While in the hospital, Sedgwick met another patient, Michael Post, whom she would later marry. Sedgwick was in the hospital again in the summer of 1970, but was let out under the supervision of a psychiatrist, two nurses, and the live-in care of filmmaker John Palmer and his wife Janet. Staunchly determined to finish Ciao! Manhattan and have her story told, Sedgwick recorded audio-tapes reflecting upon her life story, which enabled Weisman and Palmer to incorporate her actual reality into the film’s dramatic arc.
Death
When Sedgwick married Post in July of 1971, she reportedly stopped drinking and abusing drugs. Her sobriety lasted until October, when pain medication was given to her to treat a physical illness. She remained under the care of Dr. Wells, who prescribed her barbiturates, but she would demand more pills or say she had lost them in order to get more. Sedgwick often combined the medications with alcoholic beverages such as vodka.

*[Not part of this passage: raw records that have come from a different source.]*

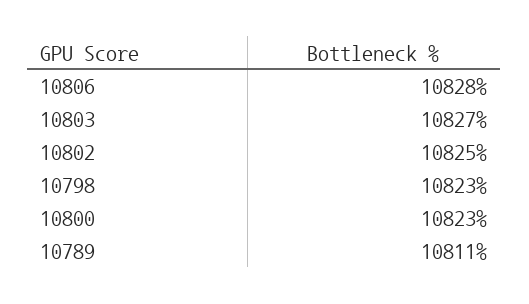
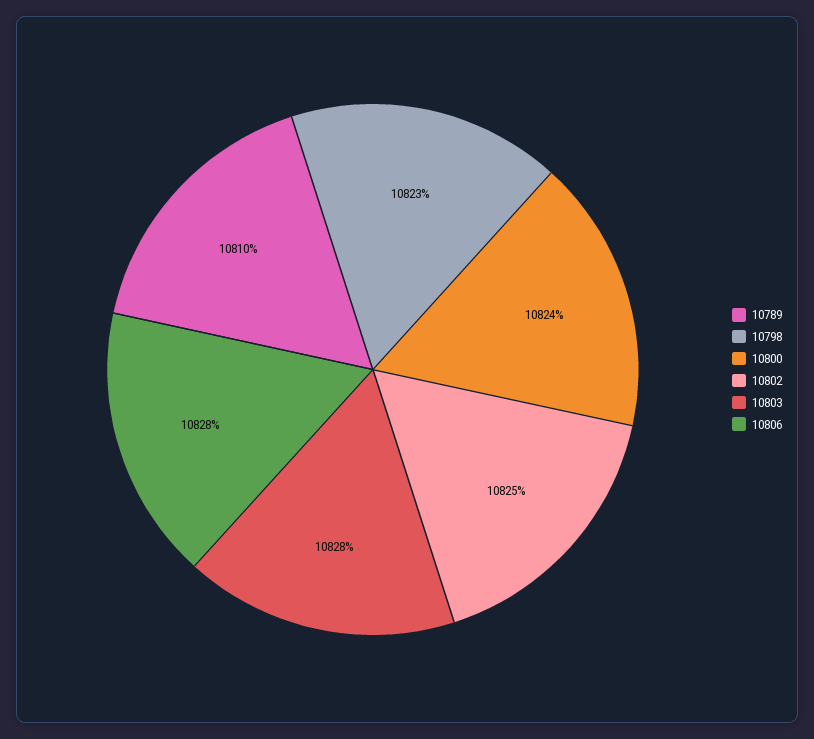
10803: 10827 -> 10828
10800: 10823 -> 10824
10789: 10811 -> 10810

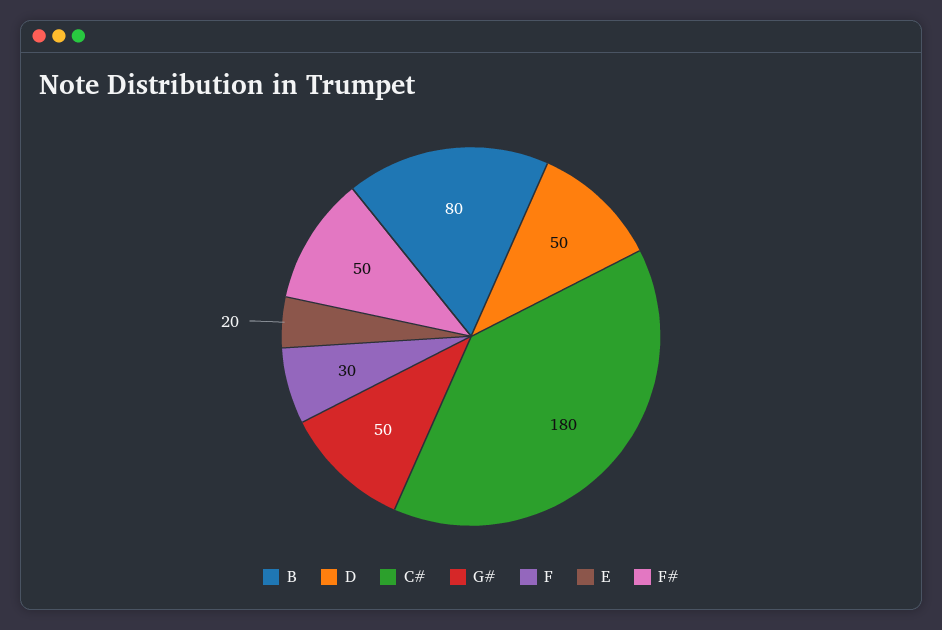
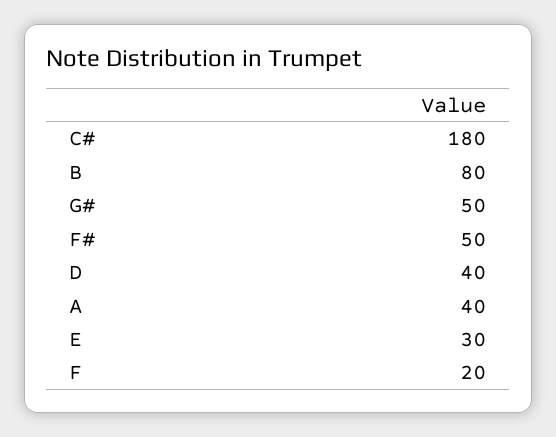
D: 50 -> 40
F: 30 -> 20
E: 20 -> 30
A: none -> 40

On the night of November 15, 1971, Sedgwick went to a fashion show at the Santa Barbara Museum, a segment of which was filmed for the television show An American Family. After the fashion show, she attended a party and was supposedly attacked by a drunken guest who called her a heroin addict. Sedgwick phoned Post, who arrived at the party and, seeing that she was disturbed by the accusations, took her back to their apartment around one in the morning.
On the way home, Sedgwick expressed thoughts about the uncertainty of their marriage. Before they both fell asleep, Post gave Edie the medication that had been prescribed for her. According to Post, Sedgwick started to fall asleep very quickly, and her breathing was, “bad – it sounded like there was a big hole in her lungs,” but he attributed that to Edie’s heavy smoking habit and went to sleep.
When Post awoke the following morning, Edie was dead. The coroner ruled Sedgwick’s death as “undetermined/accident/suicide”. The time of death was estimated at 9:20 A.M. The death certificate claims the immediate cause was “probable acute barbiturate intoxication” due to ethanol intoxication. Sedgwick’s alcohol level was registered at 0.17% and her barbiturate level was 0.48mg%. She was 28.